## To be done
**A.** List every person named in the cricket post, using the name as it first appears.
**B.** Rewrite the cricket post between "The second is" and "comes to alcohol.", inclusive, swapping "stewardship" for "guidance".

The first, from Australia and eloquently entitled "Cricket bosses are pompous wowsers", chastises the rest of the Australian team and management for not understanding that there is a life outside of cricket.

The second is an article from Mike Atherton in The Times, recognising just how closely linked alcohol and cricket are. He makes the point that Symonds thrived in the IPL under the stewardship of Darren Lehmann and Adam Gilchrist that like to enjoy their time outside cricket, while almost immediately falling foul of the Australian team management when he arrived in England. Atherton also reminds us that Ponting doesn't have a squeeky clean past when it comes to alcohol.

It's a pity Symonds didn't choose England. He would have played Test cricket much earlier in his career and I think he might have found it a little easier to play, despite the undoubted ultra-professional approach England have now, while still enjoying life outside cricket.

8 June 2009

Over limit on younger bowlers bemusing....

We played in a hard fought game on Saturday which we ended up losing by 5 wickets, with the opposition chasing down 260odd with 2 overs to spare. We had a 16 year-old making his debut and he bowled brilliantly at the start, but had to come off after 6 overs. We then brought him back and he managed to get out Slinfold's overseas number 3 who would have made it a very comfortable win had he stayed in any longer.

With Slinfold needing 30ish off the last 4 overs, we were forced to take our 16 year-old out of the attack despite the fact he was bowling brilliantly, and our new bowler went for 20 off the over changing a very tight game to one where the opposition won relatively easily. The annoying thing is:
- what better opportunity to learn about bowling at the death for a young bowler, and yet we weren't able to give him the chance
- he'll happily bowl all night at nets....far more than 6 overs and without a break for bowling at the other end

So it seems to me the rule deprives youngsters of opportunities to advance their game and doesn't have the desired effect - to protect their bodies. Only some kind of bowling allowance that includes training could do that and clearly that would be idiotic.

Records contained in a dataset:
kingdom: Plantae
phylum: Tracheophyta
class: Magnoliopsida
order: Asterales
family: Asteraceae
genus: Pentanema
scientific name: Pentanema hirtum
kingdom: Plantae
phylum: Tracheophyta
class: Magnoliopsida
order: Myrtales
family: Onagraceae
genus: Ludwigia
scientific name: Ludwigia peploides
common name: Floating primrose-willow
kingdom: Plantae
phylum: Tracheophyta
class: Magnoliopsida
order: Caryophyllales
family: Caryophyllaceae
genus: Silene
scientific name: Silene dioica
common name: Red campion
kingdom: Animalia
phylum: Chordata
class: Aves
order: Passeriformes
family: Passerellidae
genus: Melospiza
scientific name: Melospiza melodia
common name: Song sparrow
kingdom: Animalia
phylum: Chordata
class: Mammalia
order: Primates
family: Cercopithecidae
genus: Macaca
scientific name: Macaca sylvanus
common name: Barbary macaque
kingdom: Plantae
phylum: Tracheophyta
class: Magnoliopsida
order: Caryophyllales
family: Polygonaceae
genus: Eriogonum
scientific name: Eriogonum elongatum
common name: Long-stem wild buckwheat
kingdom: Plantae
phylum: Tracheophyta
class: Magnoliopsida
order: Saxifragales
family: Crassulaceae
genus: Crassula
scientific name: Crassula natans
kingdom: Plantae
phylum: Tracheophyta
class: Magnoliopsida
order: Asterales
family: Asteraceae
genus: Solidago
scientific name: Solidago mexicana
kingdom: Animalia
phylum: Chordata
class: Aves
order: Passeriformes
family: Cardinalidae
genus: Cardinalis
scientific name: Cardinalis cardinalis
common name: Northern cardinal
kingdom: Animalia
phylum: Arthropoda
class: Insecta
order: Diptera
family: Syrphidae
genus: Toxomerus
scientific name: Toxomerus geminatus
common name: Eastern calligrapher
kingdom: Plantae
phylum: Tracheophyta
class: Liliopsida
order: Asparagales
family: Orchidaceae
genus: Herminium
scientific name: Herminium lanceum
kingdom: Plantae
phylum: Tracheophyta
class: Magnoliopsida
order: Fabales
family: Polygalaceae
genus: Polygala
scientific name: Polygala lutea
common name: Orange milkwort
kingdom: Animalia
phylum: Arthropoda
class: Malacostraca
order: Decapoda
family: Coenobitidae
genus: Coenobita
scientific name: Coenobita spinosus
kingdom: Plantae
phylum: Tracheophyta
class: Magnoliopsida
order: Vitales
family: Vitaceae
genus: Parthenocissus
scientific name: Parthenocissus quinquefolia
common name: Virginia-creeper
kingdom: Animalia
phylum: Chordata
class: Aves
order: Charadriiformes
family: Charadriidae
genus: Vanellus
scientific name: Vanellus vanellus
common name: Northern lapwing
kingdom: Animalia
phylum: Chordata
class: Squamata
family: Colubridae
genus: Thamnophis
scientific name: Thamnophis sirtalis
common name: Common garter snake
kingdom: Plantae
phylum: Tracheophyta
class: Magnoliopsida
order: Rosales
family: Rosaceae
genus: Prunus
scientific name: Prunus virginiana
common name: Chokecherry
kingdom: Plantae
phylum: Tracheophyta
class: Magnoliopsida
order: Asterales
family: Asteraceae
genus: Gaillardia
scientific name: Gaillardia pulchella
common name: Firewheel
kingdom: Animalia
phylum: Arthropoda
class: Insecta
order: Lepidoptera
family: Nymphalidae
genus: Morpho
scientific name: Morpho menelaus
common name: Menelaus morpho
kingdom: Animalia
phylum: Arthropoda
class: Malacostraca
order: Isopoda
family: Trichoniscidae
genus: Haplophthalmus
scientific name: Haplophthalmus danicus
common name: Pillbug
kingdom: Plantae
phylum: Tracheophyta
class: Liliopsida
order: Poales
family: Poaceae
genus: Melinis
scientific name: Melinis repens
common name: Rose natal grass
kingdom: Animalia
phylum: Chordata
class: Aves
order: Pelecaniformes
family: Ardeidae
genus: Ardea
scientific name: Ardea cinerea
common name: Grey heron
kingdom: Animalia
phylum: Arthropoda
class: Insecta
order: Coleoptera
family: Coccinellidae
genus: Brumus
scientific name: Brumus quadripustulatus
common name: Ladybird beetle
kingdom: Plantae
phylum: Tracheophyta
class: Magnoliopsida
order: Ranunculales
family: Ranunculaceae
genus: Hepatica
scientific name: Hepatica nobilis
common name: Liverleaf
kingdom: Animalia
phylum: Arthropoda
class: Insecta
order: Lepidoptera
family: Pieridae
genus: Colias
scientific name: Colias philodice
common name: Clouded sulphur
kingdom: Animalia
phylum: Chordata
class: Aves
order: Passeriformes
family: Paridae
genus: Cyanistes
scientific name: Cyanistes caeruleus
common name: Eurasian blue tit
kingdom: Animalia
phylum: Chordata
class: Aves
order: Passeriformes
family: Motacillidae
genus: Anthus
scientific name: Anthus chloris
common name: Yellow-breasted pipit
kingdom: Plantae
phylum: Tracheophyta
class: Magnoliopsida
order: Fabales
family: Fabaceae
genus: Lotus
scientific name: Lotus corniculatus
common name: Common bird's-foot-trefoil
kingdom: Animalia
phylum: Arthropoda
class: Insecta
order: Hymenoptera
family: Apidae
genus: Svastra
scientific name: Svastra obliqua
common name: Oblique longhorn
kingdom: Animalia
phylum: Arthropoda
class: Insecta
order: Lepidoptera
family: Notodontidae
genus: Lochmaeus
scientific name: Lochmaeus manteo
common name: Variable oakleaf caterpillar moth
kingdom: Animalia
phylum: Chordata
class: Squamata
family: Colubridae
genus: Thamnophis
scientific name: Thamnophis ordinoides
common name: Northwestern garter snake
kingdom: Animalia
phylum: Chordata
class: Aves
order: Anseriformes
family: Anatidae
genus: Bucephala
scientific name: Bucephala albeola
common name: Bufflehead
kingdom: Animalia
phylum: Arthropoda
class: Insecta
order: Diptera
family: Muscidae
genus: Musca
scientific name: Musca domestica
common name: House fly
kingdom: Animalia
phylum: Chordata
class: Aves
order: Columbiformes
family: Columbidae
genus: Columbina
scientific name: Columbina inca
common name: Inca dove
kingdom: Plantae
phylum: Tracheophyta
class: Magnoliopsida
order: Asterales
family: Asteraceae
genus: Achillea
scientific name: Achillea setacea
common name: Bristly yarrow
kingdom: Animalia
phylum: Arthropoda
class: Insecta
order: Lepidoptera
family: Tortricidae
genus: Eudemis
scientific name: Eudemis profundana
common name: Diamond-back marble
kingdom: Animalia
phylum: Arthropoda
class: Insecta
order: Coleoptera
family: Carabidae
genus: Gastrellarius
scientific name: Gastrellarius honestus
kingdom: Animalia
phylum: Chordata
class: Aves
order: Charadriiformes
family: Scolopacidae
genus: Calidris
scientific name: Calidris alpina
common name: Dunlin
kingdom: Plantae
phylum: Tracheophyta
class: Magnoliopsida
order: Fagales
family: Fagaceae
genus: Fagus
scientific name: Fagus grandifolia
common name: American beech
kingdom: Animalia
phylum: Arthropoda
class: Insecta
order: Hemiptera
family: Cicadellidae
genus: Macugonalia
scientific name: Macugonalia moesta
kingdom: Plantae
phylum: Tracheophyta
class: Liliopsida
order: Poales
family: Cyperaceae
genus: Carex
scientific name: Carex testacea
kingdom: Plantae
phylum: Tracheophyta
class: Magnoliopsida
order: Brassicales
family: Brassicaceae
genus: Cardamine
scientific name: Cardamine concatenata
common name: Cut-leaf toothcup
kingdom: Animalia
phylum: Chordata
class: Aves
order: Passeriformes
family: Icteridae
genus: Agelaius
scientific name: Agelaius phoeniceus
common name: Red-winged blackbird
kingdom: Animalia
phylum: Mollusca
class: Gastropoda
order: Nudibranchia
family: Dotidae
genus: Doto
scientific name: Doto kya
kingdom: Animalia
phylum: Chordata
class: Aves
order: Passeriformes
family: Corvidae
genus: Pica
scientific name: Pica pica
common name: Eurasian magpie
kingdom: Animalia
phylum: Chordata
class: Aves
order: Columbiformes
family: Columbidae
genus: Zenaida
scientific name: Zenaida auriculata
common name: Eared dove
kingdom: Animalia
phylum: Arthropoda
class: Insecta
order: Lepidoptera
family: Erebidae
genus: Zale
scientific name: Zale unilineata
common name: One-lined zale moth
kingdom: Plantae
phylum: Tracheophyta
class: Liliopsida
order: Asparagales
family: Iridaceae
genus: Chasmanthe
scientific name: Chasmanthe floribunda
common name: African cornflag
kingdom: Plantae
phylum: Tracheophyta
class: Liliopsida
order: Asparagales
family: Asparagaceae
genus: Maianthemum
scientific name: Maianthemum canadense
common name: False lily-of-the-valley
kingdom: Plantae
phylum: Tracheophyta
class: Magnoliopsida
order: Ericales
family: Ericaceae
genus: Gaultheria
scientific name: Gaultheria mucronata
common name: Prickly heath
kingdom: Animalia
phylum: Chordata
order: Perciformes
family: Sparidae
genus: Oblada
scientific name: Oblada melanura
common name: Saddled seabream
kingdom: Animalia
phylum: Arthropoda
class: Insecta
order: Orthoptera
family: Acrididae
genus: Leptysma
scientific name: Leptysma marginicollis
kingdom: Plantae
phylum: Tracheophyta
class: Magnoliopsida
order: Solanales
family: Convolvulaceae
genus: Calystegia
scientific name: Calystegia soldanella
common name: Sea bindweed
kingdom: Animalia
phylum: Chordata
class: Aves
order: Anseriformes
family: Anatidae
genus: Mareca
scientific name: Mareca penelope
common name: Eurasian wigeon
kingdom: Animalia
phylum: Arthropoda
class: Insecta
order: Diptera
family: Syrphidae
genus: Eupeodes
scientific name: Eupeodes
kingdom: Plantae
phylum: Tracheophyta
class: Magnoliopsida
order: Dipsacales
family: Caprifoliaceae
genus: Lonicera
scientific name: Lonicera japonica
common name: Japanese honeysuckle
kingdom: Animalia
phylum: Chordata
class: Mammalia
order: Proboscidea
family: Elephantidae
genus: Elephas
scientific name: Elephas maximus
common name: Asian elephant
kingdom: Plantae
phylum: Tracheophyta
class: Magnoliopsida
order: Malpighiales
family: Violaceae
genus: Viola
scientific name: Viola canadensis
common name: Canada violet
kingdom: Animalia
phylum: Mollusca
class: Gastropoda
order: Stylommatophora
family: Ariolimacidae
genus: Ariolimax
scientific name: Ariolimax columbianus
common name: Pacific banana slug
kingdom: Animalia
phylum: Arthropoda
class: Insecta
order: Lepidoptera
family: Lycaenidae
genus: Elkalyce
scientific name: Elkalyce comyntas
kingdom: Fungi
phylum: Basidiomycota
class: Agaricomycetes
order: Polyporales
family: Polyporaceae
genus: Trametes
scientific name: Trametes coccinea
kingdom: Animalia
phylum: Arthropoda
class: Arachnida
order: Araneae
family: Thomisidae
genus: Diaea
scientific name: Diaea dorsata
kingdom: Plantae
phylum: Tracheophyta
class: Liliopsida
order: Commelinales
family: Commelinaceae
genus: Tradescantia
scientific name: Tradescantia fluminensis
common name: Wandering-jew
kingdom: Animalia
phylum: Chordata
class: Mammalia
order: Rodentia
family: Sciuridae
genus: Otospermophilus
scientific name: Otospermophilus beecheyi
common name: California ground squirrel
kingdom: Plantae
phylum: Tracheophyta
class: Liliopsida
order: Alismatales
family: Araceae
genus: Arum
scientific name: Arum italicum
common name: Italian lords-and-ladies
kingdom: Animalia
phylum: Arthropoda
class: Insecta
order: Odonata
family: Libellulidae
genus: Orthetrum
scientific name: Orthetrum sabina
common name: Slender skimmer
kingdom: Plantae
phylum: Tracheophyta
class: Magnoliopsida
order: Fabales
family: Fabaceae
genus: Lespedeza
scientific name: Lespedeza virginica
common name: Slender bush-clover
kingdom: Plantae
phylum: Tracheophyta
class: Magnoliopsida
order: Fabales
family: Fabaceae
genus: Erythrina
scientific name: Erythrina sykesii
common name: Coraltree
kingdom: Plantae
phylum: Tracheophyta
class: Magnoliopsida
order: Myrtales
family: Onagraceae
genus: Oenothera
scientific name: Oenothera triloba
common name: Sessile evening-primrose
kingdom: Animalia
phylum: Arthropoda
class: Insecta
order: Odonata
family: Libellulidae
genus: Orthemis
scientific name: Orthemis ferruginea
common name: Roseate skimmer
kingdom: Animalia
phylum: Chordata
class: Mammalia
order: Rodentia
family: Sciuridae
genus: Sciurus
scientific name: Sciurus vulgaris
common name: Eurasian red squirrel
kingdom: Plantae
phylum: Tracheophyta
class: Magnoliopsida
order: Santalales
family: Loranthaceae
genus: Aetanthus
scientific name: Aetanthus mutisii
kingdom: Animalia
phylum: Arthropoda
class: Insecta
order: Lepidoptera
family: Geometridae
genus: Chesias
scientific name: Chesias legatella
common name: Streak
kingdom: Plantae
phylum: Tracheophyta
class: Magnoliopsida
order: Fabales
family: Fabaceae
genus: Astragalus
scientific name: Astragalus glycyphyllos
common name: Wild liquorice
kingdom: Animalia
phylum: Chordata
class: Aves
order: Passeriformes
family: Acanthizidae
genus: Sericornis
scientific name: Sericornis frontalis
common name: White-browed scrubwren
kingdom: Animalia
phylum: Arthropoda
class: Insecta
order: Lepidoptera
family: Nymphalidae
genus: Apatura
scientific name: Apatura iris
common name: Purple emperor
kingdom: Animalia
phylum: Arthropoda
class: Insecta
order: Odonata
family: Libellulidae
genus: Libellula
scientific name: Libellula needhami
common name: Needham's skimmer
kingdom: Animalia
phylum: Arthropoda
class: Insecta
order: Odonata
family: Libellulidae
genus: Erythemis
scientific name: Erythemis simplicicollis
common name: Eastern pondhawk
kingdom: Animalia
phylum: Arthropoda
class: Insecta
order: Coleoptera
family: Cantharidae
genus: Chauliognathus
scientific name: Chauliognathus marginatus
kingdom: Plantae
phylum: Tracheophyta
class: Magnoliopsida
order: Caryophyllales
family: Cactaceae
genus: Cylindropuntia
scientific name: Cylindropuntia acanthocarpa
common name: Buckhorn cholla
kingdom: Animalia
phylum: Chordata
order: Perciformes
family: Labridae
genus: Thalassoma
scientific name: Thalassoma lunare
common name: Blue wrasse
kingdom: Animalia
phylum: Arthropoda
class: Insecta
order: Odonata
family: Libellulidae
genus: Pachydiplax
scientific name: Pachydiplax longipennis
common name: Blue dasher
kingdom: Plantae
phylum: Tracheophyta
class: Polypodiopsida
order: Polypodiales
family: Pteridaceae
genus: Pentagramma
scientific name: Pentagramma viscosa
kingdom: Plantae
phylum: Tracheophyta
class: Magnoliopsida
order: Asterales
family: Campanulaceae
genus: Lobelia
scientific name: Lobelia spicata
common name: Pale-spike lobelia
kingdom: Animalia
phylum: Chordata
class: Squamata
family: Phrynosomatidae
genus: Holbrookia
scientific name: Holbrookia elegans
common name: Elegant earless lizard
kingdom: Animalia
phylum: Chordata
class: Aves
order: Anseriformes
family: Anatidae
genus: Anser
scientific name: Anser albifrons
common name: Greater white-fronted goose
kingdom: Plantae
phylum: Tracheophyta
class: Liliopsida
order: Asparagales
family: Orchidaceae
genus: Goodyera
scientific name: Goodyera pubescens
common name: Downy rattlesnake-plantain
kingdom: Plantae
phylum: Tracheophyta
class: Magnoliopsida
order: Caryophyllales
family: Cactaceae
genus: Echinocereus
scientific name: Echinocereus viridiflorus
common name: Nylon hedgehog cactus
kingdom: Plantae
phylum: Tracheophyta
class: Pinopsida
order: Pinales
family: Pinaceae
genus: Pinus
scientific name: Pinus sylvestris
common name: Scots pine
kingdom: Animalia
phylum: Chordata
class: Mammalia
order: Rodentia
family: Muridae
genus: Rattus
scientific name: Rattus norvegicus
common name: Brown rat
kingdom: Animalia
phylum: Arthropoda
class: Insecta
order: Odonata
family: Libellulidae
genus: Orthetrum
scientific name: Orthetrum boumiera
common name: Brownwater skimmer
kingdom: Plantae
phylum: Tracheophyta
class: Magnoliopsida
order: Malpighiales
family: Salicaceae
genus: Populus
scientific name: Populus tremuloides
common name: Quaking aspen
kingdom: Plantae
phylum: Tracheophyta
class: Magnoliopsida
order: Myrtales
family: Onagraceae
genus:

## Answers for the exercise
**A.** Symonds, Mike Atherton, Darren Lehmann, Adam Gilchrist, Ponting

**B.**
The second is an article from Mike Atherton in The Times, recognising just how closely linked alcohol and cricket are. He makes the point that Symonds thrived in the IPL under the guidance of Darren Lehmann and Adam Gilchrist that like to enjoy their time outside cricket, while almost immediately falling foul of the Australian team management when he arrived in England. Atherton also reminds us that Ponting doesn't have a squeeky clean past when it comes to alcohol.